La perte d’un bébé, les blessures physiques et les traumatismes psychologiques continuent de marquer le quotidien de Mila, de Yuksel Yakut et de leurs proches, deux ans après le dramatique accident de la route qui a bouleversé leur vie.
Deux ans après le grave accident impliquant Pierre Palmade, la souffrance reste toujours aussi présente pour les victimes et leur entourage. Derrière cette affaire judiciaire qui a suscité une immense couverture médiatique, une famille tente encore de faire face aux conséquences d’un drame qui a profondément changé son existence.
Le 10 février, une violente collision survient sur une route du sud de Paris et bouleverse plusieurs destins en quelques secondes. Ce jour-là, Mila, enceinte de six mois, passe un moment en famille chez son beau-frère, Yuksel Yakut. Après cette visite, ils reprennent la route avec un jeune enfant installé à bord de leur véhicule, sans imaginer que leur vie est sur le point de basculer.
Quelques instants plus tard, leur voiture entre en collision avec celle conduite par Pierre Palmade. L’impact est particulièrement violent. Plusieurs occupants sont grièvement blessés et le drame prend une dimension encore plus tragique lorsque Mila perd le bébé qu’elle attendait.
Pour le couple, cette disparition représente une douleur immense. Après un long parcours marqué par plusieurs difficultés, une fécondation in vitro leur avait enfin permis d’envisager l’arrivée d’un nouvel enfant. Ce projet familial, porteur de nombreux espoirs, s’est brutalement interrompu à la suite de l’accident.
Aujourd’hui encore, Mila et ses proches poursuivent un long travail de reconstruction. Dans un entretien accordé à Paris Match, Yuksel Yakut revient sur les nombreuses épreuves traversées depuis cette nuit qui a bouleversé toute sa famille.
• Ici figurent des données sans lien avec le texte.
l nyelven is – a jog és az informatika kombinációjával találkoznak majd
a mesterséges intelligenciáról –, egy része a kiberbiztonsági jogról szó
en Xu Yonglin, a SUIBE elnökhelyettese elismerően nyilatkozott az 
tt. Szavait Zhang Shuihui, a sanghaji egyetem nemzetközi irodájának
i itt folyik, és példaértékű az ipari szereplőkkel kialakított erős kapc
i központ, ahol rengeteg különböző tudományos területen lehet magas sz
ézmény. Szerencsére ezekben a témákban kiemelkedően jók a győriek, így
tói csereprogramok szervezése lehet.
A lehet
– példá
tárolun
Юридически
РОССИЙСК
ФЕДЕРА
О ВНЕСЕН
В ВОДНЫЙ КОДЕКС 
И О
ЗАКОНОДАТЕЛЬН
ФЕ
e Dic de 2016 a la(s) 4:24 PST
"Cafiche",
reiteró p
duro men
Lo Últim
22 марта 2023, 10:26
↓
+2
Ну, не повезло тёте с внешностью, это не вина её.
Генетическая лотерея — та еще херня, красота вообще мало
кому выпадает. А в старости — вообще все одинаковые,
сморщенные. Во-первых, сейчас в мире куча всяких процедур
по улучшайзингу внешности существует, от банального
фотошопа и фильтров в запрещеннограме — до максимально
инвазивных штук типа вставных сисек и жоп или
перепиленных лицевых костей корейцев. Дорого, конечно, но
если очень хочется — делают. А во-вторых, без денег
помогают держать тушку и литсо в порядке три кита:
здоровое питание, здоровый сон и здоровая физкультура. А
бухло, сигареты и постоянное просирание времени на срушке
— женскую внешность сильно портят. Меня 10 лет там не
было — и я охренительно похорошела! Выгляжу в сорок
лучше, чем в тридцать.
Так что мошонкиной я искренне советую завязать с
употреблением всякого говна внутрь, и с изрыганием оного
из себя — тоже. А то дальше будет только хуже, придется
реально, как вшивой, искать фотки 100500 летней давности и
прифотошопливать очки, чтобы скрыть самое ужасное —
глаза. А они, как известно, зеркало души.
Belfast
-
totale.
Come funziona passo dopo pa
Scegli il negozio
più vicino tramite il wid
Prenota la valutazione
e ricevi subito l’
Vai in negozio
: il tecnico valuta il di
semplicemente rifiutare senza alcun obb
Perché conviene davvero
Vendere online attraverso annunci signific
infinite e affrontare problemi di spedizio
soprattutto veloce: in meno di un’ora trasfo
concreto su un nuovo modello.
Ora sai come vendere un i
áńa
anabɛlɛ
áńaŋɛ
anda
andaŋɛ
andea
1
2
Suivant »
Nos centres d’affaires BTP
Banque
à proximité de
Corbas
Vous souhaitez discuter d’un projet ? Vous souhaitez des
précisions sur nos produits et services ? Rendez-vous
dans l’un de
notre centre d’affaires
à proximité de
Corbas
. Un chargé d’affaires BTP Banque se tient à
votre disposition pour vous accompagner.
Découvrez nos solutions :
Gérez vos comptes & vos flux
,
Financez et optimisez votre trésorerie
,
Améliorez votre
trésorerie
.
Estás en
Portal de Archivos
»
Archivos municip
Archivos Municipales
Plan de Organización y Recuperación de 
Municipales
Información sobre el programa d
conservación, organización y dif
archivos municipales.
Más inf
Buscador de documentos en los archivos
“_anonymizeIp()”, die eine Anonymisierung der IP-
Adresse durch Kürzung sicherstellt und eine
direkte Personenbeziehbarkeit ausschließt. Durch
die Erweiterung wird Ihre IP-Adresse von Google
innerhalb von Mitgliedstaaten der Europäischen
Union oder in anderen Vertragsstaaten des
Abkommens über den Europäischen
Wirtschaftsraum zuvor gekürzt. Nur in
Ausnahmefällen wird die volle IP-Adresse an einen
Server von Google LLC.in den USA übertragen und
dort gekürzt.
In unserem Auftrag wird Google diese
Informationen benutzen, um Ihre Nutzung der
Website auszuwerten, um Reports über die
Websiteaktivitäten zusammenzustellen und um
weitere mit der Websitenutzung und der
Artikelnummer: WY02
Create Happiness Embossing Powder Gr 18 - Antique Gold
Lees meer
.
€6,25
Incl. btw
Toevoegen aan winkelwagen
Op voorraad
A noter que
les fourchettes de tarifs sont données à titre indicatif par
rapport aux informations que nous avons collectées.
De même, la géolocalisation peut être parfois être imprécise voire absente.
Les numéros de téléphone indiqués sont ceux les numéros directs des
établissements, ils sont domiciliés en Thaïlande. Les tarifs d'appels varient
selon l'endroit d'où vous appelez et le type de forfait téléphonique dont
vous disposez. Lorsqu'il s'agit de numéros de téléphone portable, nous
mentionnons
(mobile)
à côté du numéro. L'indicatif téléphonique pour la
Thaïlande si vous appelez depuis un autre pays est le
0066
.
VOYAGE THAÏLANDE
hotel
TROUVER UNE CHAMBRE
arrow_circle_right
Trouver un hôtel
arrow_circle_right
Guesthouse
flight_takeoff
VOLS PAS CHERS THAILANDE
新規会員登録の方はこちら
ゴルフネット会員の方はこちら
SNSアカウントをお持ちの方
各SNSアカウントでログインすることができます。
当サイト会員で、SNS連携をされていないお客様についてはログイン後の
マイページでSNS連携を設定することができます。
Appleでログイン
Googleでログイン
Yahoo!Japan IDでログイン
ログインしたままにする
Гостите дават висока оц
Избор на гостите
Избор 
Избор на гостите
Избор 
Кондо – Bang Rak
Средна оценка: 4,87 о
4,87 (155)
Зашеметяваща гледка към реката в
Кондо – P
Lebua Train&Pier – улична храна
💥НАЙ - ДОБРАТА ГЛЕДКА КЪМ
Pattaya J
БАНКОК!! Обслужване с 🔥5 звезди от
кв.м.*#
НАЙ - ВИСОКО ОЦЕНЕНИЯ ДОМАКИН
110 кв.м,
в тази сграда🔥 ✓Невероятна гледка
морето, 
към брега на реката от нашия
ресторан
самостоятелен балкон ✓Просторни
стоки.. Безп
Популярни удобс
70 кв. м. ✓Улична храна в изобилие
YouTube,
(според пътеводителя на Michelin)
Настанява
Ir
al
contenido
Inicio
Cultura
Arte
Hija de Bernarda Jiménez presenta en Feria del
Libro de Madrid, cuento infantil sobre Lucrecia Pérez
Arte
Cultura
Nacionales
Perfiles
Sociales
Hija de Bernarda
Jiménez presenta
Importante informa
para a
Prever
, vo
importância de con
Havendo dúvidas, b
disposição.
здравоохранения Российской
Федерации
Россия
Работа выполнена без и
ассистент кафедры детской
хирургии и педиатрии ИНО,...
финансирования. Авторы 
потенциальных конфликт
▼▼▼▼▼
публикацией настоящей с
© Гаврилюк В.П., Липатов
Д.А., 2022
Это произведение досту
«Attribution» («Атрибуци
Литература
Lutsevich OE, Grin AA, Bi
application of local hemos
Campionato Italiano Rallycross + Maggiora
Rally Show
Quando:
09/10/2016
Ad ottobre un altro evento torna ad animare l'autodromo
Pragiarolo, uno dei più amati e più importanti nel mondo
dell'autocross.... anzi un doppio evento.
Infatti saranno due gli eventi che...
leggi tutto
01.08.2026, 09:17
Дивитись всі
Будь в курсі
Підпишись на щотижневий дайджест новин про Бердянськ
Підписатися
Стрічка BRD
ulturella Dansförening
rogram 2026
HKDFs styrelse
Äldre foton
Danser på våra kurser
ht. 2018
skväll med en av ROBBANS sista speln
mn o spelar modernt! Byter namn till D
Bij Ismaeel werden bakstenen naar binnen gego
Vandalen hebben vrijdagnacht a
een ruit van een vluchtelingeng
Son témoignage rappelle une réalité souvent oubliée lorsque l’attention médiatique retombe. Les conséquences d’un accident ne disparaissent pas une fois les secours repartis ou les véhicules évacués. Les blessures physiques peuvent nécessiter de longs mois de soins, tandis que les traumatismes psychologiques continuent parfois d’accompagner les victimes pendant des années.
Des blessures physiques et psychologiques qui marquent encore la famille
Le drame a également profondément affecté le jeune Devrim, qui n’avait que six ans au moment des faits. Présent dans le véhicule lors de la collision, l’enfant a vu son quotidien complètement bouleversé depuis cet événement.
Son père explique que son fils « n’est plus le même ». Il confie que le garçon « prend toujours peur, ne participe plus en classe, ne parle plus à personne, ni même à moi ». Des changements de comportement qui témoignent de la profondeur du traumatisme vécu.